Jackson Richard G, Patel Rashmi, Jayatilleke Nishamali, Kolliakou Anna, Ball Michael, Gorrell Genevieve, Roberts Angus, Dobson Richard J, Stewart Robert
Institute of Psychiatry, Psychology & Neuroscience, King's College London, London, UK.
Department of Computer Science, University of Sheffield, Sheffield, UK.
BMJ Open. 2017 Jan 17;7(1):e012012. doi: 10.1136/bmjopen-2016-012012.
We sought to use natural language processing to develop a suite of language models to capture key symptoms of severe mental illness (SMI) from clinical text, to facilitate the secondary use of mental healthcare data in research.
Development and validation of information extraction applications for ascertaining symptoms of SMI in routine mental health records using the Clinical Record Interactive Search (CRIS) data resource; description of their distribution in a corpus of discharge summaries.
Electronic records from a large mental healthcare provider serving a geographic catchment of 1.2 million residents in four boroughs of south London, UK.
The distribution of derived symptoms was described in 23 128 discharge summaries from 7962 patients who had received an SMI diagnosis, and 13 496 discharge summaries from 7575 patients who had received a non-SMI diagnosis.
Fifty SMI symptoms were identified by a team of psychiatrists for extraction based on salience and linguistic consistency in records, broadly categorised under positive, negative, disorganisation, manic and catatonic subgroups.

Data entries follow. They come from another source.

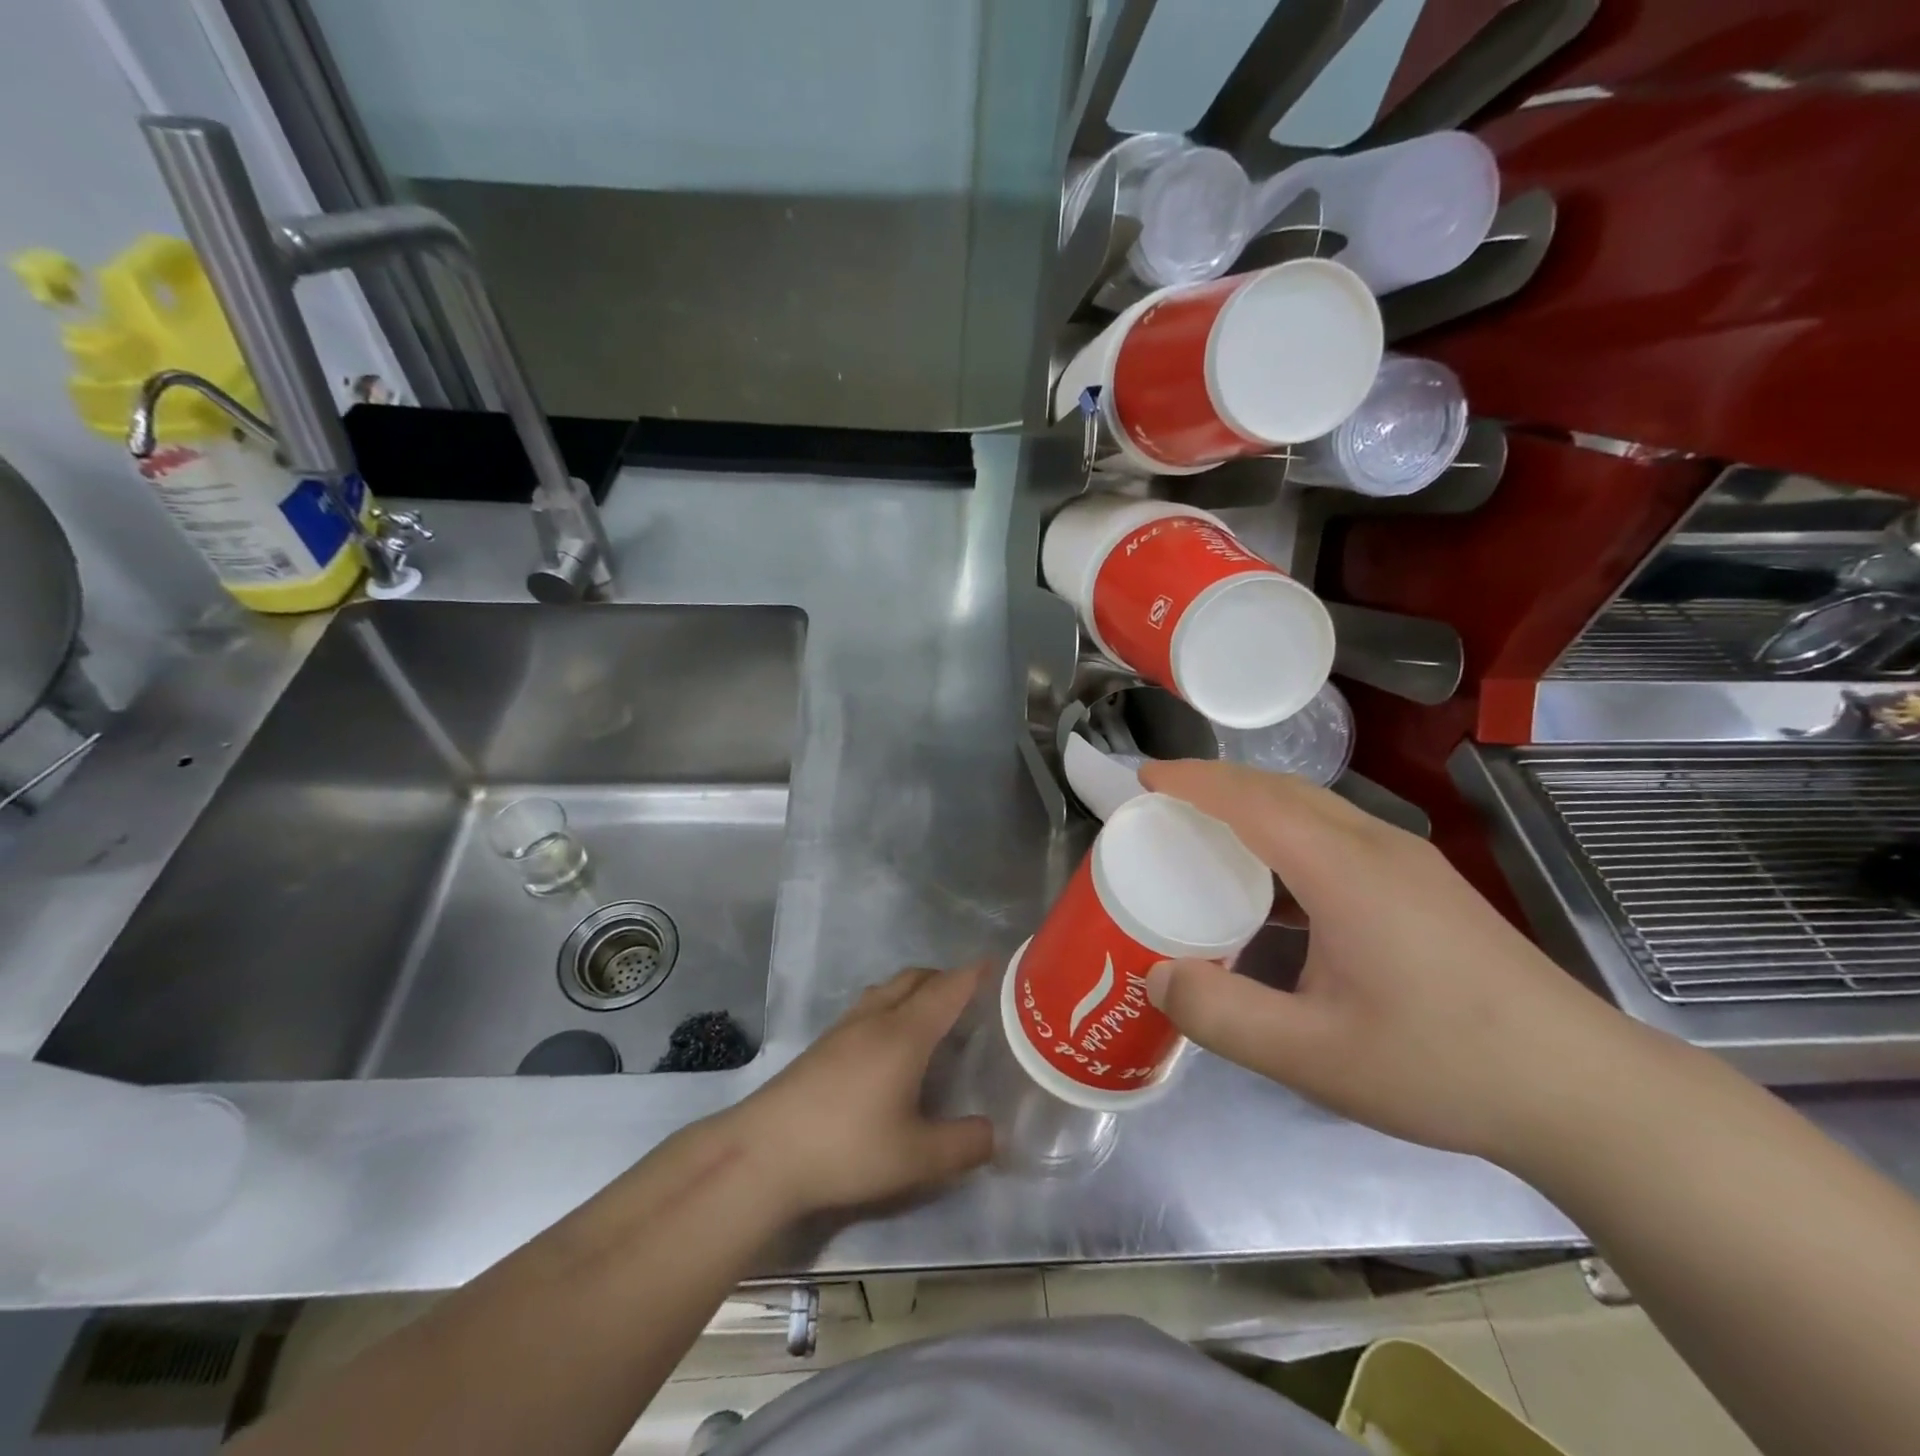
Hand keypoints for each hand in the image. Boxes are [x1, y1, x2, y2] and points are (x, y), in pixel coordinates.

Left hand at [724, 966, 992, 1216]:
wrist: (764, 1152)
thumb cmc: (847, 1147)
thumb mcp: (916, 1158)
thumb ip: (963, 1145)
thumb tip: (994, 1133)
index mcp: (905, 1033)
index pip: (947, 988)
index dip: (974, 974)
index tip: (997, 966)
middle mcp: (876, 1018)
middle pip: (916, 978)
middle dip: (945, 978)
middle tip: (970, 998)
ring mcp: (844, 1027)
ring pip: (888, 989)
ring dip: (915, 989)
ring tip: (931, 1017)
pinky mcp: (822, 1044)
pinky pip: (868, 1006)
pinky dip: (891, 1006)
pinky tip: (888, 1044)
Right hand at [1139, 760, 1638, 1163]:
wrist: (1584, 1090)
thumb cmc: (1443, 1065)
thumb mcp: (1315, 1056)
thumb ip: (1223, 1015)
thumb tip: (1156, 977)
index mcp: (1344, 871)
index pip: (1252, 800)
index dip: (1194, 781)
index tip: (1144, 777)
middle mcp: (1376, 846)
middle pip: (1282, 789)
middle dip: (1216, 782)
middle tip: (1163, 799)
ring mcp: (1409, 861)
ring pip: (1314, 807)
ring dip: (1253, 803)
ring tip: (1207, 829)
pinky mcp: (1426, 884)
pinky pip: (1337, 832)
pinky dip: (1286, 831)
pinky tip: (1276, 882)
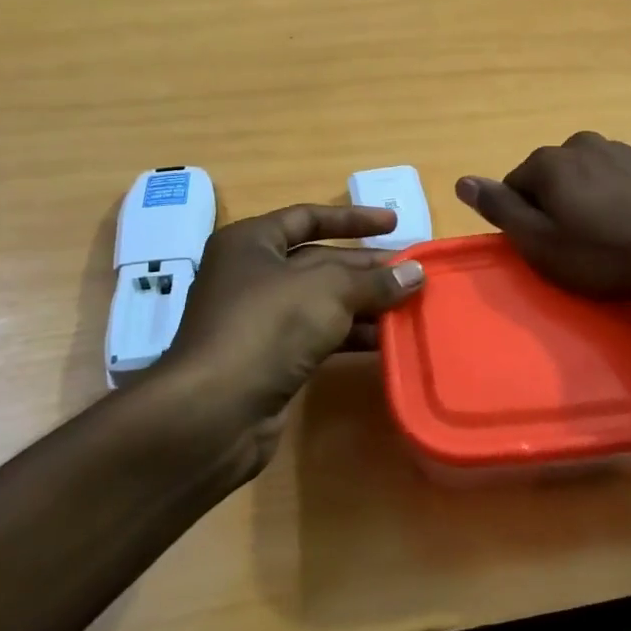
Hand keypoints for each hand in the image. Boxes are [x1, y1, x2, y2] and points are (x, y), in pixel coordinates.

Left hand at [152, 204, 423, 481]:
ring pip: (321, 302)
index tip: (394, 224)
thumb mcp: (329, 291)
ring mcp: (258, 320)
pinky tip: (384, 342)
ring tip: (409, 308)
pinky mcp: (268, 359)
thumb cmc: (268, 327)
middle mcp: (251, 275)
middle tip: (412, 273)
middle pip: (319, 261)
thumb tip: (415, 273)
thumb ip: (374, 280)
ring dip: (364, 305)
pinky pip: (317, 336)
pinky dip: (350, 336)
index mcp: (251, 243)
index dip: (353, 219)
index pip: (308, 217)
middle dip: (366, 268)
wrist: (214, 412)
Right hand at [455, 132, 630, 306]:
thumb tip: (462, 181)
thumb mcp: (541, 243)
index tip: (547, 247)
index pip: (515, 186)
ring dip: (587, 201)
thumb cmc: (605, 255)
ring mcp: (620, 149)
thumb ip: (500, 209)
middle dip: (556, 206)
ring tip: (608, 238)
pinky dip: (616, 198)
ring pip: (585, 177)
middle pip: (551, 178)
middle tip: (577, 246)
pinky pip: (617, 178)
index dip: (525, 220)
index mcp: (549, 162)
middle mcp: (580, 143)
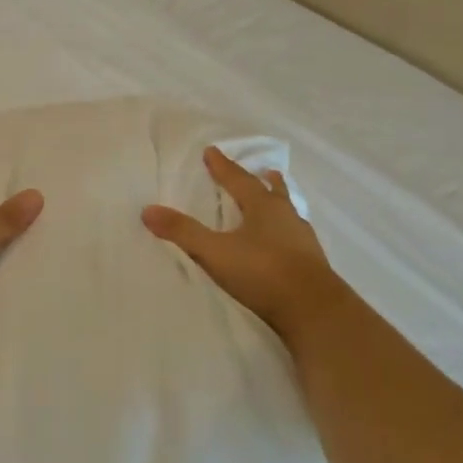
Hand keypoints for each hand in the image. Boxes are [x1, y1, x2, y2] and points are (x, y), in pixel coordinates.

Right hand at [143, 147, 349, 347]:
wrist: (314, 310)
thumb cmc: (263, 272)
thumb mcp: (215, 252)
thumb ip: (183, 232)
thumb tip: (148, 210)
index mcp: (263, 207)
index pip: (238, 180)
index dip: (222, 166)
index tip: (211, 151)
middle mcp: (286, 217)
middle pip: (273, 192)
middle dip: (262, 181)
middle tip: (264, 171)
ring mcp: (303, 240)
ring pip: (289, 213)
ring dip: (280, 204)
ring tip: (278, 200)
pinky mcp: (312, 264)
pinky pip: (296, 238)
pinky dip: (287, 232)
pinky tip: (287, 243)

Text models for each symptom were generated using the TextHunter tool and the CRIS database.
We extracted data for 46 symptoms with a median F1 score of 0.88. Four symptom models performed poorly and were excluded. From the corpus of discharge summaries, it was possible to extract symptomatology in 87% of patients with SMI and 60% of patients with non-SMI diagnosis.
This work demonstrates the possibility of automatically extracting a broad range of SMI symptoms from English text discharge summaries for patients with an SMI diagnosis. Descriptive data also indicated that most symptoms cut across diagnoses, rather than being restricted to particular groups.
我们试图利用自然语言处理技术开发一套语言模型,以从临床文本中捕捉严重精神疾病(SMI)的关键症状,从而促进精神卫生保健数据在研究中的二次利用。
利用临床记录交互式搜索(CRIS)数据资源,开发并验证用于确定常规精神卫生记录中SMI症状的信息提取应用程序;描述这些症状在出院小结语料库中的分布情况。
来自一家大型精神卫生保健机构的电子记录,该机构服务于英国伦敦南部四个行政区120万居民的地理区域。
描述了7962例被诊断为SMI的患者的23128份出院小结以及7575例未被诊断为SMI的患者的13496份出院小结中所提取症状的分布情况。
一组精神科医生根据记录中的显著性和语言一致性,确定了50种SMI症状以进行提取,这些症状大致分为阳性、阴性、紊乱、躁狂和紧张症亚组。使用TextHunter工具和CRIS数据库为每种症状生成文本模型。
我们提取了46种症状的数据,中位数F1分数为0.88。有四种症状模型表现不佳,被排除在外。从出院小结语料库中,可以提取出87%的SMI患者和60%的非SMI诊断患者的症状学信息。
这项工作证明了从SMI诊断患者的英文文本出院小结中自动提取广泛的SMI症状的可能性。描述性数据还表明,大多数症状跨越诊断类别,而不是局限于特定群体。